Сказав это, громко кричал Кочубей: «Купил бы я всех вас! И гетмана купил бы, кровь его и душу купил бы… а там что будет? Все умрем, вечным сном заснем, и никто не разбудит…»
– Я разбужу тебя, проклятый доносчик! Где золото твое, говори? – закричал Орлик.
– Кто это здесь?.. А, это ты, Орлик, так я в Батурине, в руках Мазепы? – слабым, болезненным голосом сказал Кочубей.
– Ну, ябеда, я тебя на встряску, говори, где твои червонцы и ефимки?..
– Возьми все себе… теперь мне ничего не нужно… Орлик, Орлик! Зачем тебе золото? Видишь Кочубея?.. Что ему теперь золото!.. А ты с гетманом разве бессмертные?.. Золото и вас доведет сюда же! Скажи, где я, в Батурине, в Полтаве, где я?..
– Ты здесь! Не спрашивай больше ничего и говори мне теперь не проповеди твои, а просто, где золото твое?
– Червонцы в Диканьке, возьмите их себе, а когда люди добрые будете, отдайте на церковь и монастырь хоть малую часть за упокой души моей!..
– В Диканьке – где ты их спрятал, говори?
– В подвале дома, в глиняных горшках, в землю зарыты, найдешь четыре тысячи червонцев и две тысячи талеров! Вот тебе и все теперь, дай мне покой, мне легче стало!
Орлик исчез, обрадованный признанием узника.
Кочубей опять впал в исступление и повалился на землю. Глаза его, освещенные тусклым огнем фонаря, ярко блестели; не спав несколько ночей сряду и выбившись из сил, он смежил глаза, тревожная дрема успокоила его, и грезится ему, что он подъезжает к шатру гетмана Самуйловича, чтобы схватить его, но нет гетмана в шатре, он со стражею едет в церковь; ночь тихая, звезды ярко горят на синем небе, вдали кричит перепел, среди ночного безмолвия громко звенит благовестный колокол в церкве Коломака, вот он подъезжает к ней, входит в притвор и потом в саму церковь, свечи ярко горят перед местными иконами, лампада теплится пред образом тайной вечери, в алтаре темно, у иконы Божьей Матери, стоя на коленях и склонив повязанную белым платком голову на железную решетку, подле алтаря, молился Самуйлович, а среди церкви седой священник дрожащим голосом читает Евангелие, и слышит Кочубей:
«Имже бо судом судите, судят сам: и вню же мтьру мтьрите, возмтьрится вам».

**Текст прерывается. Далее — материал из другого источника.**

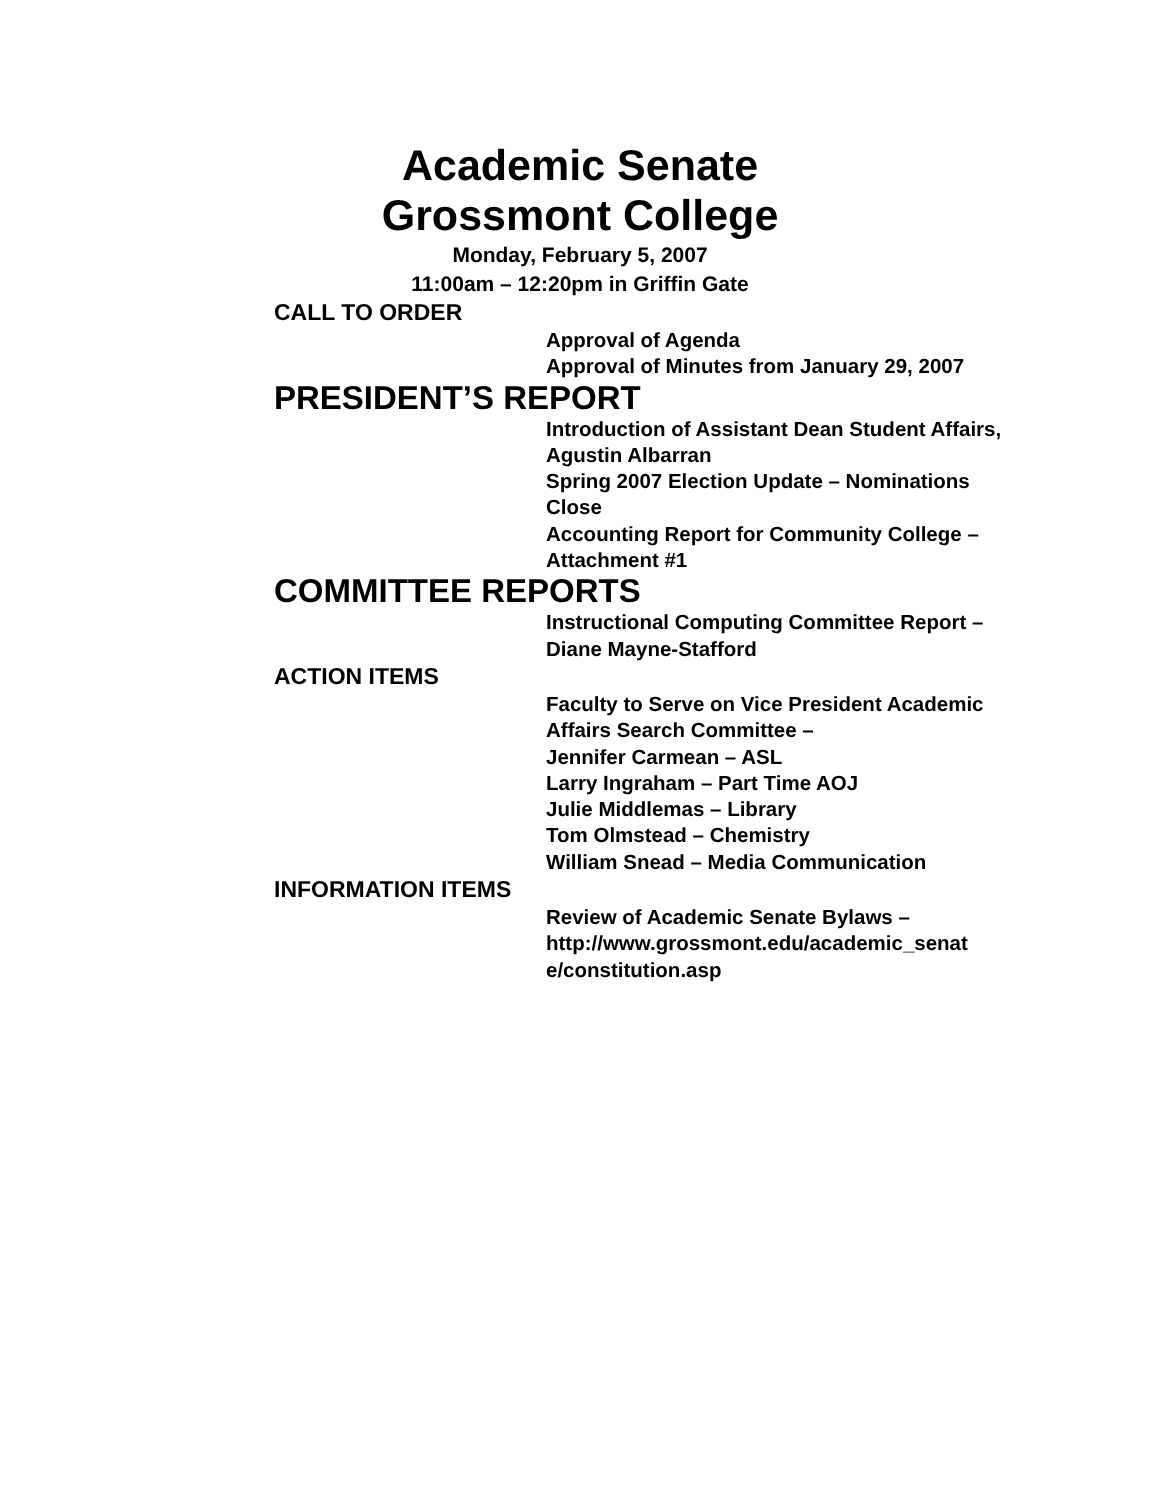Academic Senate
Grossmont College
Monday, February 5, 2007
11:00am – 12:20pm in Griffin Gate
CALL TO ORDER
Approval of Agenda
Approval of Minutes from January 29, 2007
PRESIDENT’S REPORT
Introduction of Assistant Dean Student Affairs, Agustin Albarran
Spring 2007 Election Update – Nominations Close
Accounting Report for Community College – Attachment #1
COMMITTEE REPORTS
Instructional Computing Committee Report – Diane Mayne-Stafford
ACTION ITEMS
Faculty to Serve on Vice President Academic Affairs Search Committee –
Jennifer Carmean – ASL
Larry Ingraham – Part Time AOJ
Julie Middlemas – Library
Tom Olmstead – Chemistry
William Snead – Media Communication
INFORMATION ITEMS
Review of Academic Senate Bylaws – http://www.grossmont.edu/academic_senat e/constitution.asp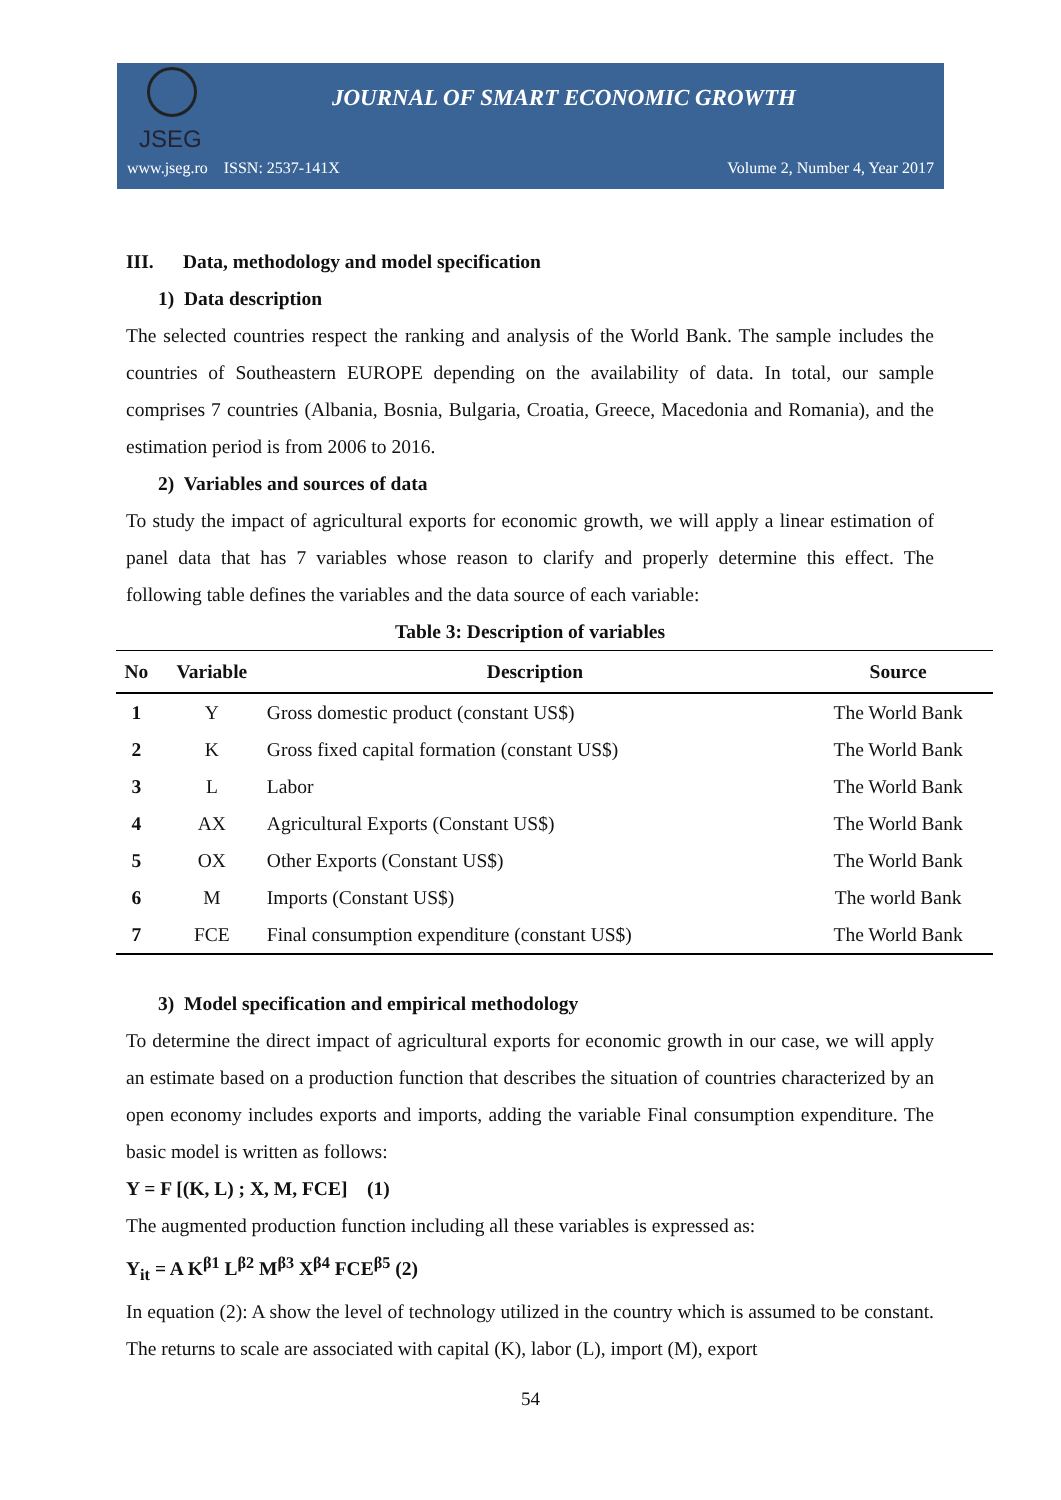JSEG
JOURNAL OF SMART ECONOMIC GROWTH
www.jseg.ro ISSN: 2537-141X Volume 2, Number 4, Year 2017
III. Data, methodology and model specification
1) Data description
The selected countries respect the ranking and analysis of the World Bank. The sample includes the countries of Southeastern EUROPE depending on the availability of data. In total, our sample comprises 7 countries (Albania, Bosnia, Bulgaria, Croatia, Greece, Macedonia and Romania), and the estimation period is from 2006 to 2016.
2) Variables and sources of data
To study the impact of agricultural exports for economic growth, we will apply a linear estimation of panel data that has 7 variables whose reason to clarify and properly determine this effect. The following table defines the variables and the data source of each variable:
Table 3: Description of variables
| No | Variable | Description | Source |
| --- | --- | --- | --- |
| 1 | Y | Gross domestic product (constant US$) | The World Bank |
| 2 | K | Gross fixed capital formation (constant US$) | The World Bank |
| 3 | L | Labor | The World Bank |
| 4 | AX | Agricultural Exports (Constant US$) | The World Bank |
| 5 | OX | Other Exports (Constant US$) | The World Bank |
| 6 | M | Imports (Constant US$) | The world Bank |
| 7 | FCE | Final consumption expenditure (constant US$) | The World Bank |
3) Model specification and empirical methodology
To determine the direct impact of agricultural exports for economic growth in our case, we will apply an estimate based on a production function that describes the situation of countries characterized by an open economy includes exports and imports, adding the variable Final consumption expenditure. The basic model is written as follows:
Y = F [(K, L) ; X, M, FCE] (1)
The augmented production function including all these variables is expressed as:
Y<sub>it</sub> = A K<sup>β1</sup> L<sup>β2</sup> M<sup>β3</sup> X<sup>β4</sup> FCE<sup>β5</sup> (2)
In equation (2): A show the level of technology utilized in the country which is assumed to be constant. The returns to scale are associated with capital (K), labor (L), import (M), export
54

Вдруг в глазах Кочубея все исчезло, туман наполнил церковь, он задрожал: громовой голос нестерпимо для него произносит слово Евангелия, и Кочубей трепещет. Но вот мало-помалу туман развеялся, и видит Кочубей: по правую сторону у алтаря стоит он сам и молится, а позади его Мазепа, Орлик, Заленский, казаки; он хотел пройти мимо их, но нет дверей, он подошел к царским дверям, ударил перед престолом три земных поклона, и из алтаря вышел к нему отец Иван, духовник Самуйловича, с святою чашею и сказал: примирись с Богом и людьми, покайся – твои муки кончаются.